I am not afraid of brute force, just looking to determine in which manner and direction to apply it


----------



## RJSakowski (Nov 21, 2018)

If you have a 1.5-8 tpi thread on the spindle, the disk would be about 1.25 in diameter. Something smaller than the root diameter of the threads but larger than the through hole in the spindle. Place the disk on the end of the spindle before you screw the back plate on.  
I would try a 1/2" bolt and nut.  The bolt should be long enough to reach the disc and still have the head sticking out 1/2" or so.  It should have enough threads so there is about 1/2" of extra thread when the bolt is contacting the disk and the nut is clamped in the vise jaws.  Running the bolt in will put force on the disk which will push on the spindle and since the backplate is thread on the spindle, tend to push the back plate away from the chuck.  Further thinking on the nut/washer/nut idea,it won't work as described.  However, a flange nut would work.  The nuts from your step clamp set will do.

I don't like to pound on things like chucks.  Nor do I like to use heat.  They are supposed to be precision holding devices after all.


----------



## KBeitz (Nov 30, 2018)

Take a 4ft long smooth rod and weld a nut on one end. Stick the nut in the chuck and clamp the other end of the rod to up in the air to something. let the chuck drop and slide down the rod. the jaws will catch the nut and stop the chuck and the face plate will keep on going...


----------



## SamI (Nov 30, 2018)

I'd re-mount it to the lathe spindle and clamp the largest length of sufficiently solid stock in it I could find then wiggle.  With the mechanical advantage of the stock acting as a lever you won't need to hit it with anything and you won't risk the hammer blows shocking the spindle bearings.  I've done this myself using a 1 meter length of 20mm bar to remove a chuck and it worked a treat.  Just be sure to protect the ways in case it suddenly drops.  I used a piece of an old shelf on top of the ways.
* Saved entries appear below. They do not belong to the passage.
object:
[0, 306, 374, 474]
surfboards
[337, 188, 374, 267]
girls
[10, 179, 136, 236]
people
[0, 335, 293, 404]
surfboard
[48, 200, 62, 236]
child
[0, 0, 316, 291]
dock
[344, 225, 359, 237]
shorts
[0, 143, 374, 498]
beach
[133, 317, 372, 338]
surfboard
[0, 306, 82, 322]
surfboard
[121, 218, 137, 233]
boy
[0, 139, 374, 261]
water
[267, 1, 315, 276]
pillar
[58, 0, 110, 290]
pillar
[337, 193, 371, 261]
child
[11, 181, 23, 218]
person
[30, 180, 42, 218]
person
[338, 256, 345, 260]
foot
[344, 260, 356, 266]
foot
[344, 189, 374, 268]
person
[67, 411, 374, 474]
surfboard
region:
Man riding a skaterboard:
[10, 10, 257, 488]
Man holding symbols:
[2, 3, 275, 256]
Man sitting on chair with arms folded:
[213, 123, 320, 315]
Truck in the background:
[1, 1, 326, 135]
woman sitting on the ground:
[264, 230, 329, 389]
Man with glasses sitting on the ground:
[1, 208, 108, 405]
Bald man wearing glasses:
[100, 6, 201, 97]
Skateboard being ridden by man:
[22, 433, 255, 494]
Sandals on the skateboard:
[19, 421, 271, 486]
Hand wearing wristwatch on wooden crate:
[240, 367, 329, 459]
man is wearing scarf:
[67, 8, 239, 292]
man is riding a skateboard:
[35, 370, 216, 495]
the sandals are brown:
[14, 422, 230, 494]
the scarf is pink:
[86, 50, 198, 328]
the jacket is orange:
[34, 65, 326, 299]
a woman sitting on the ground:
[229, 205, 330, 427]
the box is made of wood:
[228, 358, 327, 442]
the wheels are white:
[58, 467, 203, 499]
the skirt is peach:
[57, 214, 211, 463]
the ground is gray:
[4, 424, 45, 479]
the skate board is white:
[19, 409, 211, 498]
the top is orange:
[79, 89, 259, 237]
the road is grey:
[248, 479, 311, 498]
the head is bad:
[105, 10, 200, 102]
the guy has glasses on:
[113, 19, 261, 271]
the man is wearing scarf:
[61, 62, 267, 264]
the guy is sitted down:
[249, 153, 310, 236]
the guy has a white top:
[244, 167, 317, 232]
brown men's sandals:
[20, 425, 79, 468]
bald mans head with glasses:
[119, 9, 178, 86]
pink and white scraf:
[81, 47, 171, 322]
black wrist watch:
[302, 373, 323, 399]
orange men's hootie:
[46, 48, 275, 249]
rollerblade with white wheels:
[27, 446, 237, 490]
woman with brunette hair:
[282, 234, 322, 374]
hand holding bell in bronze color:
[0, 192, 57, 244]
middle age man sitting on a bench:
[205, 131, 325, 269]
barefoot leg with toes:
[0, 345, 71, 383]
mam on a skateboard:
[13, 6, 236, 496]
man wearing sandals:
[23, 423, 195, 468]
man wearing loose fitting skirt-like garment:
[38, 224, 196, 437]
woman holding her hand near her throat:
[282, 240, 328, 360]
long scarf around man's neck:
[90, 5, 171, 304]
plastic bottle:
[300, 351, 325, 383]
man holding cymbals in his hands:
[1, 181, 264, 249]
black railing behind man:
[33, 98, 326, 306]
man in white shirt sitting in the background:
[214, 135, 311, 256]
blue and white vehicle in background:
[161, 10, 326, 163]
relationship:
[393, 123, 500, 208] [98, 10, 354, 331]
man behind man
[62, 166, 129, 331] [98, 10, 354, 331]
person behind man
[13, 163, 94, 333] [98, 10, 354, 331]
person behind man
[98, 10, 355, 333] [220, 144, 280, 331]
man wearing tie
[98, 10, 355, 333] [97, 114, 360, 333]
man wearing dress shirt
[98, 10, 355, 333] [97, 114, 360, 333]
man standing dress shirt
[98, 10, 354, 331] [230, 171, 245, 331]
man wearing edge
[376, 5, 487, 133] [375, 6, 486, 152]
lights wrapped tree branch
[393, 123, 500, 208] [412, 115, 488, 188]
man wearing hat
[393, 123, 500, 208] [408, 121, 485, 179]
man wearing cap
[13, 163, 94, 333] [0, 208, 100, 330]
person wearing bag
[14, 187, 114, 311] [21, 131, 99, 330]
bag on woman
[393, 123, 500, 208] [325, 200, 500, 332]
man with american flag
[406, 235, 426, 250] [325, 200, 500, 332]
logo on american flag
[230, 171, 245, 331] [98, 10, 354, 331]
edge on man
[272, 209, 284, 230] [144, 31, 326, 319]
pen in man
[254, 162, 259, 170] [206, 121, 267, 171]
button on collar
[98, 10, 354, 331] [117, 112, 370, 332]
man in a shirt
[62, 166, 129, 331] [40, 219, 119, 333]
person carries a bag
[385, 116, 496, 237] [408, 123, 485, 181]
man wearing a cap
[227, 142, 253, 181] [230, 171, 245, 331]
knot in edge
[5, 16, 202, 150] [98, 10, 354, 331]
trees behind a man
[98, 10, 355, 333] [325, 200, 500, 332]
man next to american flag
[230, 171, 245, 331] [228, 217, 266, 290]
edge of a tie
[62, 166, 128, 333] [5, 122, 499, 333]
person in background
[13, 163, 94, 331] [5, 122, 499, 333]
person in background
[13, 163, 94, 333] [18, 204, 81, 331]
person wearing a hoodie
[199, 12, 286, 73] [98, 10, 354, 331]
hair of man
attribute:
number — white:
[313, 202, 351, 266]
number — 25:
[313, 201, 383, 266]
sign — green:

If that doesn't work and you wanted to use a twisting force you could try using the chuck to grab on to a solid piece (I've got a ground anchor that would work perfectly for this - look around I'm sure you can find something suitably solid) and making a real simple pin spanner to go in the holes in the back of the chuck.  I'd drill and tap 2 holes in the end of a length of flat bar appropriately spaced.  You could turn down the end of the threads if you're worried about damaging the holes int he back plate.


----------



## markba633csi (Nov 30, 2018)

I think I'd try tapping a knife blade in between, with heat


----------



## 682bear (Nov 30, 2018)

If and when you ever get it off, before you put it back on, drill and tap jack screw holes in it for 'next time'...

-Bear


----------